Seçilen metin
SAFRANŞEHRİ'NDEN YAZIYORUM

SAFRANBOLU MİTOLOJİSİNDE GEYİK KÜLTÜ

Müzekent Safranbolu Gazetesi’nin Aralık 2014- Mart 2015 sayısında yayımlanmıştır.

  geyik ev

Geyik boynuzlu bir Safranbolu evi

Türklüğün özünü oluşturan kültür büyük ölçüde Anadolu’da mevcuttur. Hatta Bahaeddin Ögel gibi biz de Anadolu’yu Türklüğün kaymak tabakası olarak tarif edebiliriz. Anadolu Türk mitolojisinin ufak bir yönünü ele alacağımız bu yazıda, Altaylardan Anadolu’ya kullanılagelen kültürel sembollerin izini Safranbolu yöresinde sürdüğümüzde çok şaşırtıcı sonuçlara ulaşacağız.

Safranbolu’da Türk mitolojisinin izini “Safranbolu’da Damgalar” yazımızda koçbaşı damgası özelinde işlemiştik. Bu yazıyı ise kültürel bir inanış metaforu olarak geyik ve boynuzunun anlamı ile efsanelerin menşei üzerine kuracağız. Çünkü geyik, eski Türk inanışına göre Gök Tanrı’ya insanların dileklerini ve kurban edilen hayvanın ruhunu Tanrı’nın kapısı kutup yıldızına götüren kutsal bir aracıdır. Her şeyden önce binlerce yıl öncesinde Asya halkları için dağ keçisi ve geyik gibi çizimler hayatta kalmayı ifade eden olmazsa olmaz bir semboldü. “Karlı Dağlardaki Sır” belgeselindeki tabir ile “…O zamanlarda dağ keçisi ve geyik olmasaydı insanoğlunun soyunu devam ettirmesi çok zor olurdu.” Biz de bu düşünceyi oluşturan saygı kavramını kaya resimleri, efsane vb biçimlerdeki geyik temsili ile değerlendireceğiz.

Verilen bilgiler
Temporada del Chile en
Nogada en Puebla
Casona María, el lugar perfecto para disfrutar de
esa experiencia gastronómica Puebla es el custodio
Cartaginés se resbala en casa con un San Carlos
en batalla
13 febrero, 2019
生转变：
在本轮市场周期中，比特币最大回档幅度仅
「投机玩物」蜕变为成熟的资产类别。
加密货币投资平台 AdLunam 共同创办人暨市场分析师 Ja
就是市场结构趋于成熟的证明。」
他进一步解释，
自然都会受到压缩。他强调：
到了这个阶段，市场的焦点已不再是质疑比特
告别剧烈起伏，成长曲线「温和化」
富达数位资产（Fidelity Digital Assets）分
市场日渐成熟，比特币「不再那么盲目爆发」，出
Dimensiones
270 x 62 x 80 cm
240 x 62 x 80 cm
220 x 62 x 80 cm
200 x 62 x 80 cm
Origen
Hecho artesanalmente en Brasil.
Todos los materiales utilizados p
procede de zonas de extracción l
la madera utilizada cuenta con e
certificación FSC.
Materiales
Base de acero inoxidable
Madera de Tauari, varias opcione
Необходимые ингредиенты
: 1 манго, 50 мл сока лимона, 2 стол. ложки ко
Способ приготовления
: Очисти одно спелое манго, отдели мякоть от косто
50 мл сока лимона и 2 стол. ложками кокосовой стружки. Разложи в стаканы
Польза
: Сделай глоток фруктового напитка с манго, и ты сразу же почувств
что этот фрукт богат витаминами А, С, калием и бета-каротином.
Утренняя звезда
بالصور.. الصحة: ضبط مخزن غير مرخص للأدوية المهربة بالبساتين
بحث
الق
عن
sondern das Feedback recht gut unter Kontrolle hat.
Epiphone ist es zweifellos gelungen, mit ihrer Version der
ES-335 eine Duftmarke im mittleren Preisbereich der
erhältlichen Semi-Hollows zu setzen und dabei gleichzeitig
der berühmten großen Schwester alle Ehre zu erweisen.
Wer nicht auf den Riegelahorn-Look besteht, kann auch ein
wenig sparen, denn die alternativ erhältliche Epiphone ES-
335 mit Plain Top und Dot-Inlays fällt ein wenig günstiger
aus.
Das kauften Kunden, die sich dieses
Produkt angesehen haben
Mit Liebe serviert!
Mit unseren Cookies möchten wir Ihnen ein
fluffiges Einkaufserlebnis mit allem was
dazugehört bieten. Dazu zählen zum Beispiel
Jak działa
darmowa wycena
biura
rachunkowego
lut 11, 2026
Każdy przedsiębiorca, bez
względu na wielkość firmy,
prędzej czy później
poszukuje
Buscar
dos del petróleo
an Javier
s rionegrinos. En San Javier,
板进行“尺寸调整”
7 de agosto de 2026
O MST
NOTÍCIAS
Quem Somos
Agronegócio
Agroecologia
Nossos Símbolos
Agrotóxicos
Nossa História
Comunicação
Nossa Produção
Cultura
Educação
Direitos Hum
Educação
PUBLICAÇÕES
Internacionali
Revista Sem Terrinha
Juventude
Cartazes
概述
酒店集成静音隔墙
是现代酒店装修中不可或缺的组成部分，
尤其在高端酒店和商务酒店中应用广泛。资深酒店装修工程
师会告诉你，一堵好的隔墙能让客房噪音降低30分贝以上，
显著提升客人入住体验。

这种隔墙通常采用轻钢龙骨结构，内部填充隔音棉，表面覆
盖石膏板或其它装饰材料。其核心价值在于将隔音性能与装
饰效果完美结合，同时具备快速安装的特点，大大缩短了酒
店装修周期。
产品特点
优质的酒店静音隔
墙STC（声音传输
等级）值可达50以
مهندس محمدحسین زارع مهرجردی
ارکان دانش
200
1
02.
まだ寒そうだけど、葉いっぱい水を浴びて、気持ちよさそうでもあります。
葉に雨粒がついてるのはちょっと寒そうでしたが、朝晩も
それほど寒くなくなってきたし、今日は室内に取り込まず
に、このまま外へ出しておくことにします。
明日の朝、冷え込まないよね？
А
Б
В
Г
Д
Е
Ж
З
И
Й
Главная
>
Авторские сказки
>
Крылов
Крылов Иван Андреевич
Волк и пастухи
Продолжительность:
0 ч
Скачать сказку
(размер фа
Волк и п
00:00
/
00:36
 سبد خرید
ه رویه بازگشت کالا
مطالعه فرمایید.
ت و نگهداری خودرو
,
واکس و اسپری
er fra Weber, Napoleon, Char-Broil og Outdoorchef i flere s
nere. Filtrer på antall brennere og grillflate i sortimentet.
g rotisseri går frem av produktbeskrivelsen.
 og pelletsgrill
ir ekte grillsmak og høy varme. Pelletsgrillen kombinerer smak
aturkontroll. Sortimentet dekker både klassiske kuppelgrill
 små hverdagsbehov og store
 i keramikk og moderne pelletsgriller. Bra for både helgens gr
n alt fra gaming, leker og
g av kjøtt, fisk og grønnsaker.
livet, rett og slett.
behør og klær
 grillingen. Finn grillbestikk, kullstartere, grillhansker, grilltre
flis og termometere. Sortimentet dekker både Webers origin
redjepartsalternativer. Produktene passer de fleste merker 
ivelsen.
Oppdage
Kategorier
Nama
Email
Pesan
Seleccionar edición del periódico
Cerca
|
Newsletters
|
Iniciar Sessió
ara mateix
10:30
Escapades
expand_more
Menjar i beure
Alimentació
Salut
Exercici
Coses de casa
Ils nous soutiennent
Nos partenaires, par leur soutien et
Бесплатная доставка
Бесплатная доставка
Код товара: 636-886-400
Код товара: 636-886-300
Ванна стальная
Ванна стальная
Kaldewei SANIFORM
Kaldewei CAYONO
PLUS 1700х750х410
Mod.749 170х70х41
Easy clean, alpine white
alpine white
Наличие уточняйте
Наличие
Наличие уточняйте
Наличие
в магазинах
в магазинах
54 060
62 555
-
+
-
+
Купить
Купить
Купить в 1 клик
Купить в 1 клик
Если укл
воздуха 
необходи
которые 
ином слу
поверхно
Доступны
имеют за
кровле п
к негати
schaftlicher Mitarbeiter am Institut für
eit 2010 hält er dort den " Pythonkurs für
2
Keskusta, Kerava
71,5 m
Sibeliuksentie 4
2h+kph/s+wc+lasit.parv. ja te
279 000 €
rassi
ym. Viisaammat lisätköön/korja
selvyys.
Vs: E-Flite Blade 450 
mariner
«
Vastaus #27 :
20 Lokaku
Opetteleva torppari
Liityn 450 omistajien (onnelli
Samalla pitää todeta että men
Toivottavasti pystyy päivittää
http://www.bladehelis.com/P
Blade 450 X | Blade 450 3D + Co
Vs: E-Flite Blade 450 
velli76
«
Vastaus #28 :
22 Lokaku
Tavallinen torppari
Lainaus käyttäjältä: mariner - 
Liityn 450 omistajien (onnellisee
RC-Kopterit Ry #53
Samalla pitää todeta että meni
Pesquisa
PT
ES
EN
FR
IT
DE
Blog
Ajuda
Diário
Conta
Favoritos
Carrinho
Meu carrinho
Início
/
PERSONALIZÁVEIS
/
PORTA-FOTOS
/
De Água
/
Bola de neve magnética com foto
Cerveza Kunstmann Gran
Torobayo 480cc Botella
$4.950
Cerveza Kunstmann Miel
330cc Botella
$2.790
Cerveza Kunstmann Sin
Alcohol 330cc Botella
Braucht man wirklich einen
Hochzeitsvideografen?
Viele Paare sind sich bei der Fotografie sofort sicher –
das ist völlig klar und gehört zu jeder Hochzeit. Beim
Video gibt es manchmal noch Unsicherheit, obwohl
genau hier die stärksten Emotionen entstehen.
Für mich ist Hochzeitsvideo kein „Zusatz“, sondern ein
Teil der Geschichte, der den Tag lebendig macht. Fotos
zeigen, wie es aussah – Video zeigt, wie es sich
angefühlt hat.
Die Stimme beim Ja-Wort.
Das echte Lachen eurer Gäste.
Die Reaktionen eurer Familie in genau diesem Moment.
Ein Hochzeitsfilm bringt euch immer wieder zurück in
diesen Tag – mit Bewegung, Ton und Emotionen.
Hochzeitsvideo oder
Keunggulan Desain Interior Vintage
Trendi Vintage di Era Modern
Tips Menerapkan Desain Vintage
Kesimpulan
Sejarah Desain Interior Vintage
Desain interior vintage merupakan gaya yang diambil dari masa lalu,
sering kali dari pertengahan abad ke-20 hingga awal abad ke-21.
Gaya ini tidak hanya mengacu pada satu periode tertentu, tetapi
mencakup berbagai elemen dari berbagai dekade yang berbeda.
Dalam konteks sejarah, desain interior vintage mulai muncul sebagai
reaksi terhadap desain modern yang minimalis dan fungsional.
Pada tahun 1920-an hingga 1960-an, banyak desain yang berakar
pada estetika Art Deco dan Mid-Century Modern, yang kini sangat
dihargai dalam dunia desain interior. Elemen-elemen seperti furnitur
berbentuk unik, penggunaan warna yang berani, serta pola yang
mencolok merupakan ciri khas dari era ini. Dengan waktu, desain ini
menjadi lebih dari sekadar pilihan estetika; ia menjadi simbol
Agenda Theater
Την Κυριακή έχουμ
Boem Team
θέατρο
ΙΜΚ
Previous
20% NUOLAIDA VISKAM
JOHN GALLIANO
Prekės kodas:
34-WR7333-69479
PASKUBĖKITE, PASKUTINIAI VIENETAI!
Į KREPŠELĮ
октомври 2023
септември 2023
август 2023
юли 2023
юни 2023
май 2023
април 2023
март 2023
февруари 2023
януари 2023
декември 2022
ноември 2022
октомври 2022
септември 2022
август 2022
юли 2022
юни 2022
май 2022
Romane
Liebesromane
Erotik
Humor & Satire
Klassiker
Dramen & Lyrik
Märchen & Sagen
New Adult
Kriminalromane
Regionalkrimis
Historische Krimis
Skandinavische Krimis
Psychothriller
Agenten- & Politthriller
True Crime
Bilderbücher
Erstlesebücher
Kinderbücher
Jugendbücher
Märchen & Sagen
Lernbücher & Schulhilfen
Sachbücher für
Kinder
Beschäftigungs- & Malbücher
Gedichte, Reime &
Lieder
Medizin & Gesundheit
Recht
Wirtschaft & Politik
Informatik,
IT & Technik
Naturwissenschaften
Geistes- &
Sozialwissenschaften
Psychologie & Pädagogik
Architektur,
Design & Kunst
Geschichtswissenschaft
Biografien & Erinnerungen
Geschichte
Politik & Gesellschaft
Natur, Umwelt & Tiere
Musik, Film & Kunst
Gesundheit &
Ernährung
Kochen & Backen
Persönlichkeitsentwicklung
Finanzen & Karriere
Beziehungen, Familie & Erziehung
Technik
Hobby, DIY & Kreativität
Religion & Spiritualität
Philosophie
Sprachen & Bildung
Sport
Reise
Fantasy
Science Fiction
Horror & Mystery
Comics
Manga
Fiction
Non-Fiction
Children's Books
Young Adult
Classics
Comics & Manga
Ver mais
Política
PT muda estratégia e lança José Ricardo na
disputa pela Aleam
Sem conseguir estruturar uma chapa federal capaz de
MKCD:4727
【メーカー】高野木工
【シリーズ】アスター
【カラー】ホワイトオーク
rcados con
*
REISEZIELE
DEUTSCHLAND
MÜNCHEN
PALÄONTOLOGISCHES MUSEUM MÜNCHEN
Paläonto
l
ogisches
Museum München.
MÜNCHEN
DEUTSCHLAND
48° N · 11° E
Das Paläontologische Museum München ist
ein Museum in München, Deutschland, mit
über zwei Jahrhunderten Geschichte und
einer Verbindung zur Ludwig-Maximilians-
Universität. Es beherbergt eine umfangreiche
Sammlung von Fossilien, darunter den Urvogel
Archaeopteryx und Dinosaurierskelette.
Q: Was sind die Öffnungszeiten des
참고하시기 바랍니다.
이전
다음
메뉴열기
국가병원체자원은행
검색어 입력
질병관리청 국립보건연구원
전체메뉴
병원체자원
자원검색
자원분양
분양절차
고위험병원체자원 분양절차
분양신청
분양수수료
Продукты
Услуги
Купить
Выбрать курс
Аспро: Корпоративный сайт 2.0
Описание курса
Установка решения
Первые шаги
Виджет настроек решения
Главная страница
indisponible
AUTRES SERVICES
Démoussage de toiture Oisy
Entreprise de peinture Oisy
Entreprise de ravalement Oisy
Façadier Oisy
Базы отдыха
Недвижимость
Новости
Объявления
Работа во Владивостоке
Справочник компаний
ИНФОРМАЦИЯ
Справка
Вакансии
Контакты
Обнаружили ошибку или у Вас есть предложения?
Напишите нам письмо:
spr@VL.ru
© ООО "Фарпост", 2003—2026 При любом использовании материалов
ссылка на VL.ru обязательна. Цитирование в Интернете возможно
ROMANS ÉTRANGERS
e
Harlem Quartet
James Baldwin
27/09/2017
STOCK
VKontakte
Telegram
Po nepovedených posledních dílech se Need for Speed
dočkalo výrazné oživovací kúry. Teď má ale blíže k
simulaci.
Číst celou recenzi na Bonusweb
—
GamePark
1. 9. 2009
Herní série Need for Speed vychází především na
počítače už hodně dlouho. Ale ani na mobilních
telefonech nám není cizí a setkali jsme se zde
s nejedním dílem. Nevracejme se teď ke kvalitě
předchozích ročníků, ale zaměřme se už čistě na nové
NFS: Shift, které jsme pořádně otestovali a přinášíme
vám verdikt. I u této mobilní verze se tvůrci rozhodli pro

Görev maddesi
Seçilen metne göre eski Türk inanışında geyik, insanların dileklerini ve kurban edilen hayvanın ruhunu nereye götürür?

Sorunun çözümü
Tanrı'nın kapısı olan kutup yıldızına.